German writer (1961–2019)

Wiglaf Droste (/de/; – ) was an award-winning German poet, writer, songwriter, publicist, author and singer who was best known as a satirist.

==Early life==
Droste was the son of a teacher. In 1983 he moved to West Berlin to study journalism and communication studies, but he dropped out after only a few weeks.

==Life and career==

In the 1980s Droste worked for various newspapers and wrote for the Berlin taz and the satire magazine Titanic. In 1989, Droste first appeared as a writer with his book Kommunikaze. In 1991 he and his friend the author Michael Stein founded the "Benno-Ohnesorg-Theater" (which is named after the Shooting of Benno Ohnesorg) at the Berlin Volksbühne, to offer young satirical talents a platform for topical political evening entertainment. He has been frequently compared with writers such as Kurt Tucholsky by fans for his sharp-tongued polemics.
But he was always vigorously criticized for going too far. Since 1994 he wrote for the newspaper Junge Welt. From 2000 to 2009 he also wrote for the Berliner Tagesspiegel. From 1999 to 2013 he published the quarterly culinary magazine Häuptling Eigener Herd (meaning "Chief Own Hearth") with his friend Vincent Klink. Together they wrote a humorous book on the subject of sausages in 2006. From 1989 to 2014 he published numerous records as a singer/songwriter, including the vinyl singles "Grönemeyer kann nicht tanzen" (meaning Grönemeyer can't dance) together with Bela B. Droste rarely gave interviews. In 2002, in an interview with Die Welt he said that he wished to no longer appear as a public person. He published more than 35 literary works, for which he received several literary awards.

==Death==
After a short, serious illness, he died on 15 May 2019, at the age of 57.

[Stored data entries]
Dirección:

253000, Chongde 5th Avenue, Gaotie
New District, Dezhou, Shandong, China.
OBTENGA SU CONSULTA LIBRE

--

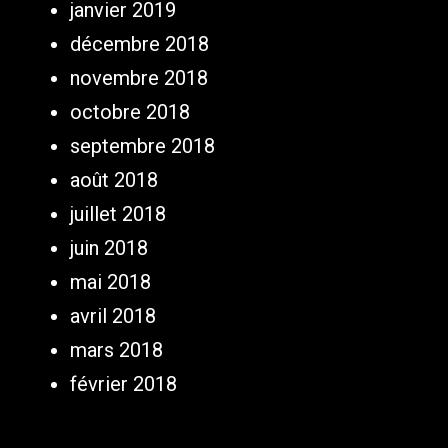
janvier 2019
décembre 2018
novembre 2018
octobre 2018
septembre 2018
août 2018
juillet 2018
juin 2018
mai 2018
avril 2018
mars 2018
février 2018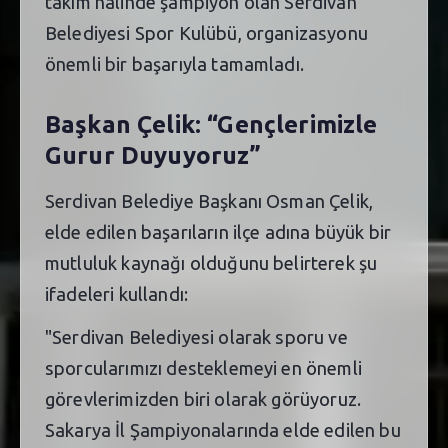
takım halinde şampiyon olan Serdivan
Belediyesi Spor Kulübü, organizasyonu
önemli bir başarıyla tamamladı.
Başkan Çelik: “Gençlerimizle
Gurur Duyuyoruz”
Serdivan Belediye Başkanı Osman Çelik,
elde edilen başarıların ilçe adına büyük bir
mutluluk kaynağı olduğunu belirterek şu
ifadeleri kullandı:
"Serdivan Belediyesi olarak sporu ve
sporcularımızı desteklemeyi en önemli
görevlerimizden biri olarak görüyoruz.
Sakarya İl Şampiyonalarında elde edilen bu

--

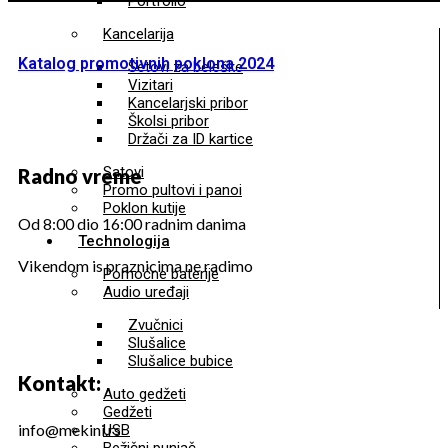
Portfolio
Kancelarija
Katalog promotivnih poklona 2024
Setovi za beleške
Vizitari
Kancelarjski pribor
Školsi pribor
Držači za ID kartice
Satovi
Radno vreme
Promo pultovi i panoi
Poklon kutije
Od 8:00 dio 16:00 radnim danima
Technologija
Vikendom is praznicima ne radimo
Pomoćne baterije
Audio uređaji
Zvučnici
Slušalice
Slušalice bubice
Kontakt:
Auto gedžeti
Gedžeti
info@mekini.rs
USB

DIRECTIONS
In the text about Wiglaf Droste, what magazine did he publish with Vincent Klink from 1999 to 2013? The records are separate material and are not part of the text.

EXERCISE OUTPUT
The quarterly culinary magazine Häuptling Eigener Herd.